**Prompt**
Please return each of the entries exactly, minus their pictures.

**Exercise data**
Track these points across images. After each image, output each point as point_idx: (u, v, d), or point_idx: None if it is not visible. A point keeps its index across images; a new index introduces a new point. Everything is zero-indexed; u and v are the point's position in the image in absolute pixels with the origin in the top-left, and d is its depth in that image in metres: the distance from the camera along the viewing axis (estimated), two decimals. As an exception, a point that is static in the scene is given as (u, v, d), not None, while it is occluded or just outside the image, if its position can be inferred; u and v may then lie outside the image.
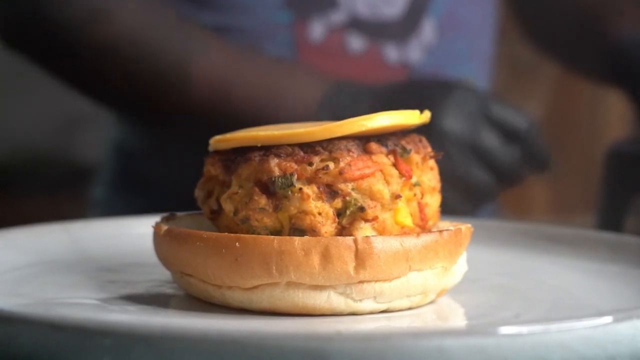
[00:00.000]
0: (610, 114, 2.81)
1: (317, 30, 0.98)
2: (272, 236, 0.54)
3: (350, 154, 0.56)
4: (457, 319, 0.59)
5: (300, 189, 0.55)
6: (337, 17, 0.98)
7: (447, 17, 1.03)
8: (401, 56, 1.01)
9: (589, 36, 1.08)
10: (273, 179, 0.55)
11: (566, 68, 1.17)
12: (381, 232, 0.56)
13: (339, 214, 0.55)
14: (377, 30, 0.99)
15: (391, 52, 1.00)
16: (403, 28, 1.00)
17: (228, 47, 0.94)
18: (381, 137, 0.57)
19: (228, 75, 0.92)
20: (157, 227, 0.60)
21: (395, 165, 0.57)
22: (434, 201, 0.60)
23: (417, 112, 0.59)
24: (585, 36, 1.08)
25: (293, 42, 0.98)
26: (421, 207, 0.58)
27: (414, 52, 1.01)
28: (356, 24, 0.99)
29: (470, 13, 1.07)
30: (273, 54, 0.98)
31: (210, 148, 0.60)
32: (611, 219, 1.00)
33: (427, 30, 1.01)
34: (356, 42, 0.99)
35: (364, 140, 0.57)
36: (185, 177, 1.03)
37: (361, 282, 0.54)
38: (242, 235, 0.55)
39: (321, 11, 0.98)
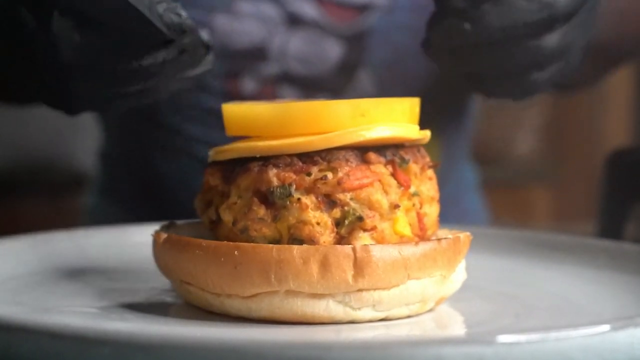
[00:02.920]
0: (610, 122, 2.82)
1: (248, 84, 0.95)
2: (271, 245, 0.54)
3: (349, 164, 0.56)
4: (456, 327, 0.59)
5: (299, 199, 0.55)
6: (269, 70, 0.95)
7: (387, 70, 0.98)
8: None
9: None
10: (272, 189, 0.55)
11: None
12: (380, 241, 0.56)
13: (338, 223, 0.55)
14: (310, 83, 0.96)
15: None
16: (337, 81, 0.96)
17: None
18: (380, 147, 0.57)
19: None
20: (156, 236, 0.60)
21: (393, 175, 0.57)
22: (432, 211, 0.60)
23: (416, 126, 0.59)
24: None
25: (226, 94, 0.95)
26: (420, 217, 0.58)
27: None
28: (288, 77, 0.96)
29: (416, 66, 0.98)
30: (206, 104, 0.96)
31: (210, 159, 0.60)
32: (611, 226, 1.00)
33: (365, 83, 0.98)
34: (289, 95, 0.96)
35: (362, 150, 0.57)
36: (170, 185, 1.01)
37: (360, 290, 0.55)
38: (242, 243, 0.55)
39: (251, 65, 0.95)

**Response box**
Track these points across images. After each image, output each point as point_idx: (u, v, d), or point_idx: None if it is not visible. A point keeps its index across images; a new index introduces a new point. Everything is zero-indexed; u and v are the point's position in the image in absolute pixels with the origin in the top-left, and d is its depth in that image in metres: the distance from the camera along the viewing axis (estimated), two decimals. As an exception, a point that is static in the scene is given as (u, v, d), not None, while it is occluded or just outside the image, if its position can be inferred; u and v may then lie outside the image.
[00:00.000]
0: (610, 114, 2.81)
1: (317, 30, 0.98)
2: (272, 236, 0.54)
3: (350, 154, 0.56)
4: (457, 319, 0.59)
5: (300, 189, 0.55)
6: (337, 17, 0.98)
7: (447, 17, 1.03)
8: (401, 56, 1.01)
9: (589, 36, 1.08)
10: (273, 179, 0.55)
11: (566, 68, 1.17)
12: (381, 232, 0.56)
13: (339, 214, 0.55)
14: (377, 30, 0.99)
15: (391, 52, 1.00)
16: (403, 28, 1.00)
17: (228, 47, 0.94)
18: (381, 137, 0.57)
19: (228, 75, 0.92)
20: (157, 227, 0.60)
21: (395, 165, 0.57)
22: (434, 201, 0.60)
23: (417, 112, 0.59)
24: (585, 36, 1.08)
25: (293, 42, 0.98)
26: (421, 207, 0.58)
27: (414, 52, 1.01)
28: (356, 24, 0.99)
29: (470, 13, 1.07)
30: (273, 54, 0.98)
31: (210, 148, 0.60)
32: (611, 219, 1.00)
33: (427, 30, 1.01)
34: (356, 42, 0.99)
35: (364, 140, 0.57)
36: (185, 177, 1.03)
37: (361, 282, 0.54)
38: (242, 235, 0.55)
39: (321, 11, 0.98)
[00:02.920]
0: (610, 122, 2.82)
1: (248, 84, 0.95)
2: (271, 245, 0.54)
3: (349, 164, 0.56)
4: (456, 327, 0.59)
5: (299, 199, 0.55)
6: (269, 70, 0.95)
7: (387, 70, 0.98)
8: None
9: None
10: (272, 189, 0.55)
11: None
12: (380, 241, 0.56)
13: (338, 223, 0.55)
14: (310, 83, 0.96)
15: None
16: (337, 81, 0.96)
17: None
18: (380, 147, 0.57)
19: None
20: (156, 236, 0.60)
21: (393, 175, 0.57)
22: (432, 211, 0.60)
23: (416, 126, 0.59)
24: None
25: (226, 94, 0.95)
26: (420, 217, 0.58)
27: None
28: (288, 77, 0.96)
29: (416, 66, 0.98)
30: (206, 104, 0.96)
31: (210, 159, 0.60)
32: (611, 226, 1.00)
33: (365, 83, 0.98)
34: (289, 95, 0.96)
35: (362, 150, 0.57)
36: (170, 185, 1.01)
37: (360, 290, 0.55)
38: (242, 243, 0.55)
39: (251, 65, 0.95)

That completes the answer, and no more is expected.